**作業項目 1**
沖縄関係経費の記事で、避難施設(シェルター)の整備費用の助成を受ける市町をすべて挙げなさい。
**作業項目 2**
沖縄関係経費の記事を、最後の文の後から書き継ぎなさい。

**提示文**
沖縄建設新聞

27年度沖縄関係経費は2241億円要求

シェルター整備で3市町に費用助成

防衛省

 防衛省は、2027年度概算要求で沖縄関係経費に2,241億8,400万円(契約ベース)を計上した。26年度予算と比べて6.0%(126億3,400万円)の増額となった。防衛施設と周辺地域との調和を図る基地周辺対策経費は26年度比10.2%増の445億円。飛行場等周辺の住宅防音に126億円、生活環境施設等整備の助成や避難施設として活用する公共用施設の整備に318億円を盛り込んだ。避難施設(シェルター)の整備では、与那国町と石垣市、宮古島市に費用を助成する。
 防衛関係費全体では、同比0.9%増の8.8兆円。22年度に策定した国家安全保障戦略など三文書は、国内外の情勢変化に対応するために改定。現行の防衛力整備計画で実施する事業に、契約ベースで約8兆円を計上し、三文書改定の内容に左右される事業は事項要求とした。これらの事業を積み上げ、5年以内に防衛力の変革を実現するとしている。

**提供データ**

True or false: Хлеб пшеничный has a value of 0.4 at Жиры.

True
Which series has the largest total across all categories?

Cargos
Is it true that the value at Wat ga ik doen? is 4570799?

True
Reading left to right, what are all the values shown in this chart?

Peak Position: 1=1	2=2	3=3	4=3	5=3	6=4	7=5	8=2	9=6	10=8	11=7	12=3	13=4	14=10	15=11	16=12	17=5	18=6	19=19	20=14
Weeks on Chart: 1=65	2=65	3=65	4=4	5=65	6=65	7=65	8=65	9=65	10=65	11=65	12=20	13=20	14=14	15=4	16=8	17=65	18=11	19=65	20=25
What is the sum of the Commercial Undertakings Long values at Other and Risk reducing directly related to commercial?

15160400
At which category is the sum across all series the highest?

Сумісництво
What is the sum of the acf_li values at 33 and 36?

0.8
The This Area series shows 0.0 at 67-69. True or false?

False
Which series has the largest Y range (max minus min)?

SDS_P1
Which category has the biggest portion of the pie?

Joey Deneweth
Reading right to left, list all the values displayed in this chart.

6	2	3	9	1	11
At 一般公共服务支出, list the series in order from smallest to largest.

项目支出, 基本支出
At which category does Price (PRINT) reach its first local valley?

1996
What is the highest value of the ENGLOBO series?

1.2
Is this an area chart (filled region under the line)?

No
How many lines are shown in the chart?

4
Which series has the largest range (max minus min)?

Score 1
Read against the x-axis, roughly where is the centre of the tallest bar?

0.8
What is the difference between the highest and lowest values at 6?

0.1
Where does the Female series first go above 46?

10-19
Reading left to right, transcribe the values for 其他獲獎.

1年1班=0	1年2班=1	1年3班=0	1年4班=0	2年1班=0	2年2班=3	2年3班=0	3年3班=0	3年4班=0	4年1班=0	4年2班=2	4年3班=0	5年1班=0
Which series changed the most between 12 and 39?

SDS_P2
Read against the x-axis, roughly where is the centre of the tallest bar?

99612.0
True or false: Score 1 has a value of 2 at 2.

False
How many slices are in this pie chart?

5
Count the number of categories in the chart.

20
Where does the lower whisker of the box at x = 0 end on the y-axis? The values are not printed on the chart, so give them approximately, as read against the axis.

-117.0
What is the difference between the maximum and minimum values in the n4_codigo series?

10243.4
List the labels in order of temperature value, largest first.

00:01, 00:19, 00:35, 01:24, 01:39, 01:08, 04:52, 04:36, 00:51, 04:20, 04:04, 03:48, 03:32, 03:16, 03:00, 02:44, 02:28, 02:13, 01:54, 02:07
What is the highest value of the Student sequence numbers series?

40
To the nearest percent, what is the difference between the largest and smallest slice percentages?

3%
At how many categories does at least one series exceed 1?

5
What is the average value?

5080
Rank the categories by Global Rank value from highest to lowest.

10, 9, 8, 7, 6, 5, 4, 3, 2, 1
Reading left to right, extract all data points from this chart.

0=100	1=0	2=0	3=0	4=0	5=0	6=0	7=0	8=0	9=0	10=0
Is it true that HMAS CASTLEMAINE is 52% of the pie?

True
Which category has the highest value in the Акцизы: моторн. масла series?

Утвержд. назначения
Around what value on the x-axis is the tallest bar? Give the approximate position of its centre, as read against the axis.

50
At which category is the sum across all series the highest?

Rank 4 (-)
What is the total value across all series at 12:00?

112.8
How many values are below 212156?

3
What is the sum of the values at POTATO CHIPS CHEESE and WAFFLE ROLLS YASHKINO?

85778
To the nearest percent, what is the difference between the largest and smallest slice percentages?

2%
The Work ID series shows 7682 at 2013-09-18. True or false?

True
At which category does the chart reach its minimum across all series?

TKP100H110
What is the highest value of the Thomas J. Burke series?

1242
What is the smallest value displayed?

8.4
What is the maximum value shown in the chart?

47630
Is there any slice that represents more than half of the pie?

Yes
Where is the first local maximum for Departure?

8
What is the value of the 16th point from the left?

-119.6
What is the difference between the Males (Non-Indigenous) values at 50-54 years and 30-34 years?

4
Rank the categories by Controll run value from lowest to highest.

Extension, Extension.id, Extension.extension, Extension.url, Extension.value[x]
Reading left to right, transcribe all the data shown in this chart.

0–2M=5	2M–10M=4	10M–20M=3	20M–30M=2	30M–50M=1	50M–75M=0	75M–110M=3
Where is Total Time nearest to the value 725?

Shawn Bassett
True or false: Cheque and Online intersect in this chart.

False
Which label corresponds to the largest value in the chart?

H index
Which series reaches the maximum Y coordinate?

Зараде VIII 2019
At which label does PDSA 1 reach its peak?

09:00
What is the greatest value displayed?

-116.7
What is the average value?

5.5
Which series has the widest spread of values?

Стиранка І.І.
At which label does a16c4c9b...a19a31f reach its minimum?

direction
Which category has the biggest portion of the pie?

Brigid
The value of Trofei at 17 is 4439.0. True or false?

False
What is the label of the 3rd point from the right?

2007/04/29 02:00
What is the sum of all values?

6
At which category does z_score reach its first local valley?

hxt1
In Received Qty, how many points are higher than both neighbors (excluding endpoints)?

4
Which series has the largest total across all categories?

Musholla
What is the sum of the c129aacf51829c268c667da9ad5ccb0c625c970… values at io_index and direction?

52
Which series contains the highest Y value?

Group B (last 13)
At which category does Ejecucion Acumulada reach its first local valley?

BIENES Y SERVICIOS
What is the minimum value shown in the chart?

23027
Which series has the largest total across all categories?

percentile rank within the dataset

**解答結果 1**
与那国町、石垣市、宮古島市

**解答結果 2**
 主要事業のうち、施設の強靭化では、既存施設の更新や主要司令部等の地下化、自然災害対策、火薬庫整備、部隊新編などを実施。九州補給処沖縄支処(仮称)施設整備や北大東島における警戒監視態勢の構築に向けた施設整備などを盛り込んだ。このうち、補給処沖縄支処は、沖縄訓練場への新設を計画。また北大東島では、ECI方式による施設整備が進められている。
 このほか、与那国駐屯地への地対空誘導弾部隊配備に向けた施設整備に約41億円を計上。補給倉庫新設工事や隊庁舎、覆道射場等の調査・設計を行う予定。石垣駐屯地の電子戦部隊配備への経費は約73億円で、隊庁舎や保管庫、立体駐車場等の整備とコンテナヤードの調査・設計を予定。